Opinião

A verdade inconveniente

Há já algumas semanas, na verdade, desde que começou a Guerra na Ucrânia, que me sentia incapaz de escrever. Ia adiando de semana em semana. Escrever sobre a Guerra exige uma de duas condições: um conhecimento da história que não tenho ou uma capacidade de escrita, que nunca terei. Durante semanas senti-me intimidada pela folha branca. Todo e qualquer assunto me parecia pequeno, irrelevante, insignificante perante a violência que arromba as nossas portas e janelas e nos assalta o coração.
Precisei de fazer o luto. Precisei de despertar deste tormento que me paralisava, desta dormência que me fazia correr de canal em canal, de jornal em jornal. Precisei de tempo para voltar às nossas pequenas grandes coisas.
Então, o que mudou? A Guerra continua. A cada dia, imagens mais chocantes, relatos mais avassaladores. Terei ficado imune? Indiferente? Não, nada disso. Simplesmente não me posso calar perante as pequenas grandes coisas. Hoje, mais do que nunca, não podemos vacilar perante a intimidação, perante a ameaça, perante a tentativa de coação. Temos que nos indignar com as pequenas grandes coisas. Temos que denunciar. É, por isso, que vos escrevo hoje. Para que não restem dúvidas: não me calarei.

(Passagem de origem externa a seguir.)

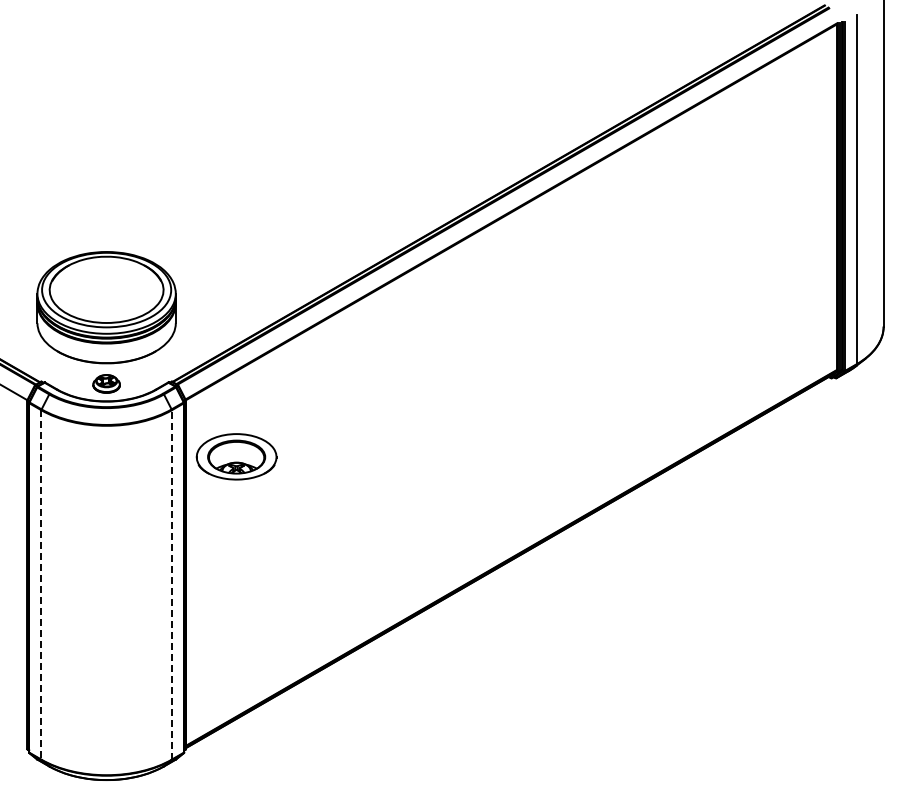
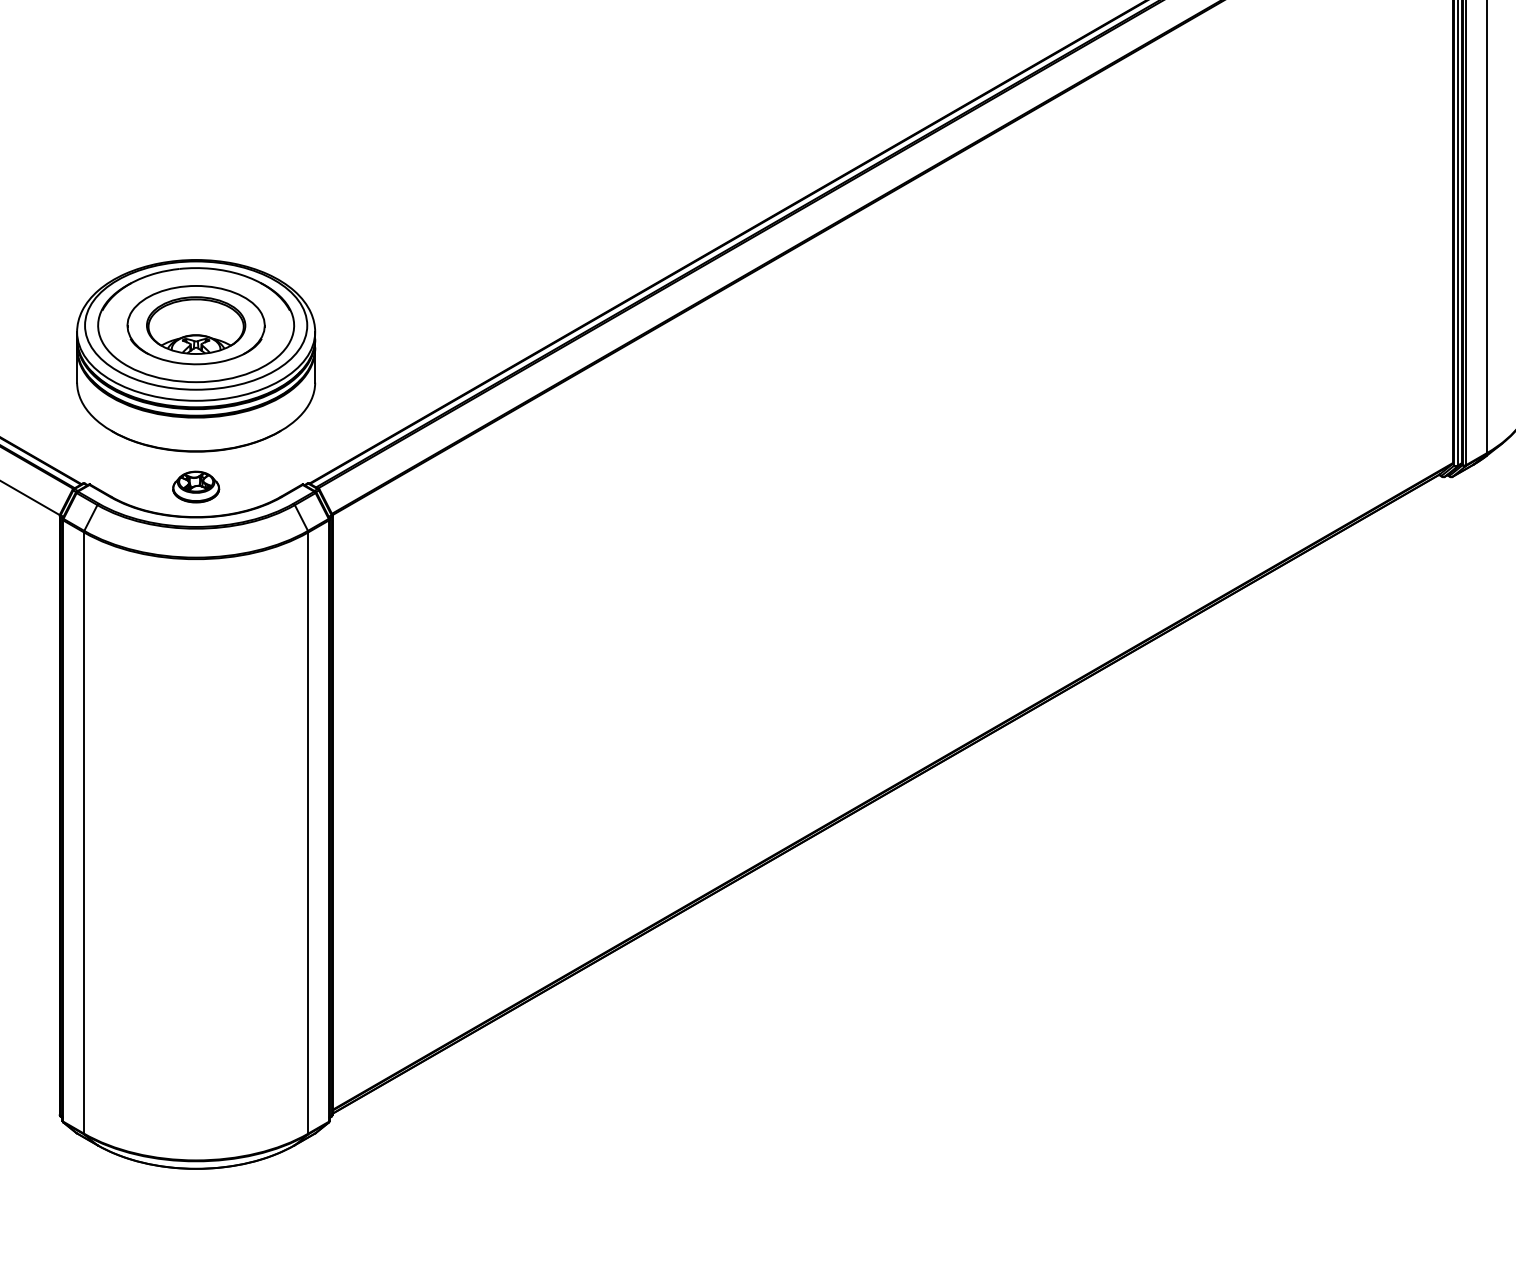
part: (236, 456) -> (195, 324), moved
line: (41, 584) -> (84, 832), dashed -> solid
line: (171, 584) -> (307, 832), dashed -> solid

Ainda haverá quem se lembre do jogo "verdade ou consequência", pelo menos todos, como eu, nascidos no terceiro quartel do século passado. Feita a pergunta, o inquirido, optava por dizer a "verdade", ou sujeitava-se à "consequência". Quando somos crianças tudo parece simples. No mundo dos crescidos as coisas não são assim. Tudo se complica. É quem faz a pergunta e procura a verdade, que se sujeita às consequências. Que raio de "mundo" é este?

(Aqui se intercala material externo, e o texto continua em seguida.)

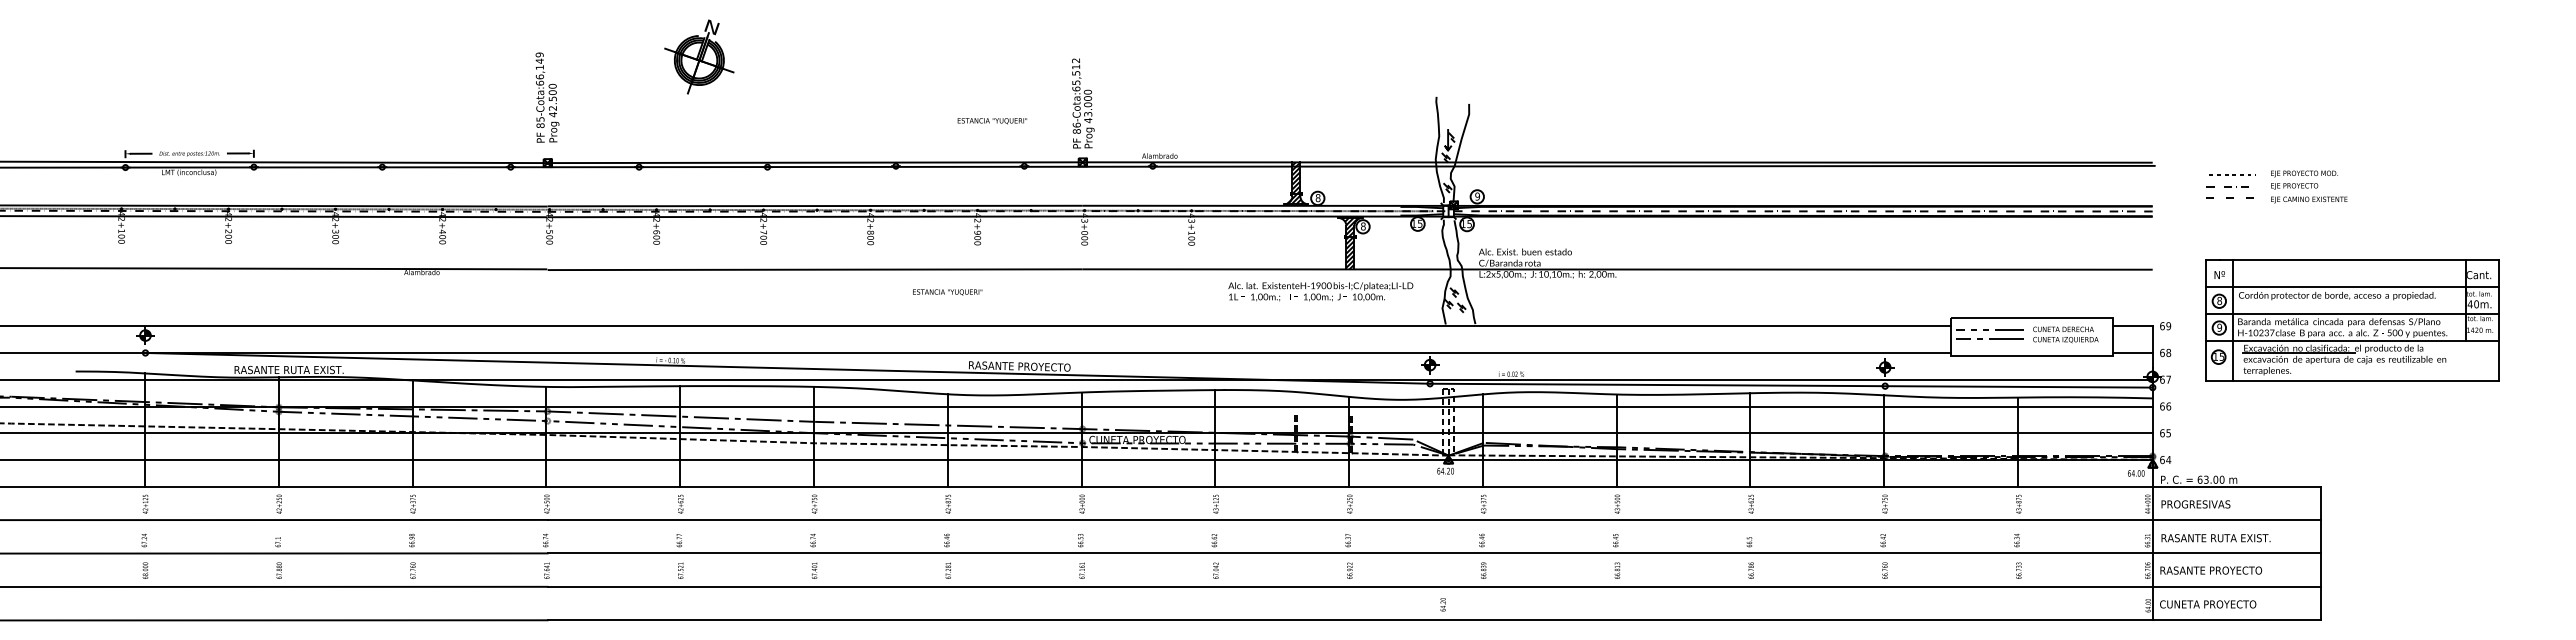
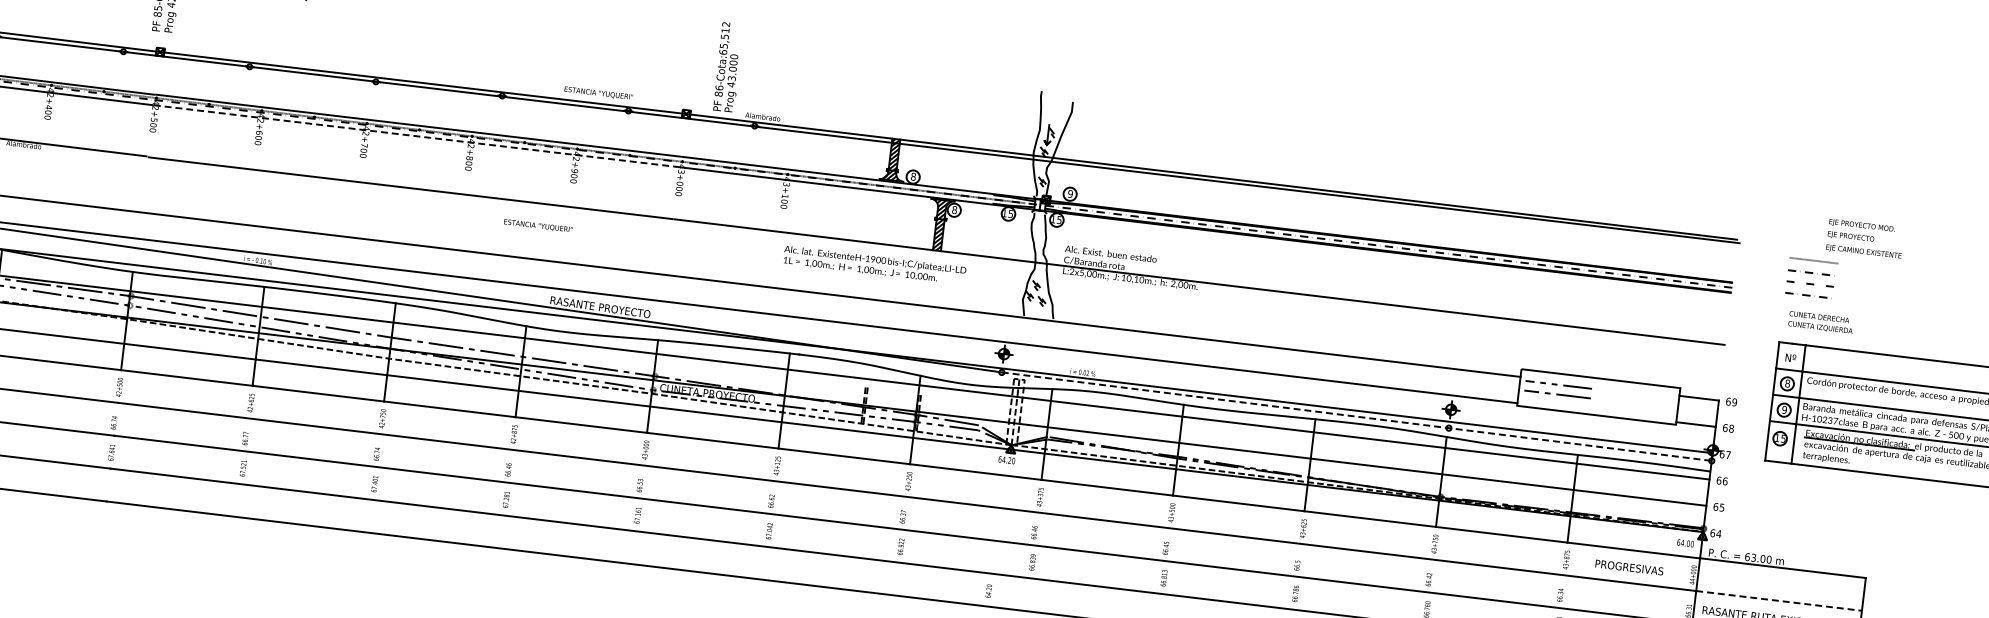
text: (1083, 103) -> (728, 67), moved
text: (992, 121) -> (598, 93), moved
text: (2309, 186) -> (1865, 238), moved
line: (2227, 209) -> (1806, 294), added
line: (815, 216) -> (417, 135), solid -> dashed
text: (1320, 291) -> (874, 265), moved
text: (2065, 334) -> (1820, 322), moved
line: (1791, 385) -> (1356, 416), solid -> dashed
text: (2195, 504) -> (1629, 567), moved
line: (2237, 519) -> (1779, 600), solid -> dashed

Em vez de se envergonharem os mentirosos, castigam-se os que não se calam, os que ainda se indignam, os que não consideram tudo normal, os que denunciam.
Quando olho para trás, muitas vezes me pergunto como mantive a minha saúde mental depois de ser alvo de sucessivas tentativas de intimidação e de ameaça, de ataques aos meus familiares, de cartas e postais anónimos, de ataques de caráter, do enxovalhamento, da criação de estórias bárbaras. Nestes casos e para estes comportamentos continua a não haver vacina, e, portanto, não sou imune e, sobretudo, não sou indiferente quando os alvos me são próximos.
Pois bem, podem persistir, mas não me silenciarão. Foi uma luta que abracei desde o primeiro dia, sem tréguas. E perguntam-se, como já me perguntaram tantas vezes, porque persistes? Porque desistir, é dar espaço aos desonestos, aos manhosos, e aos cobardes. Talvez seja um caso perdido, mas "até prova em contrário" assim continuarei.
Vou continuar a não achar normal ouvir um governante mentir descaradamente, mascarar a verdade, criar uma falsa verdade, quando a verdade verdadeira se mete pelos nossos olhos dentro. E vou continuar a perguntar-me: se essa falsa verdade não terá consequências para quem a criou? E vou continuar a indignar-me, quando tiver consequências para quem questionou...
Que "mundo" é este em que nós vivemos?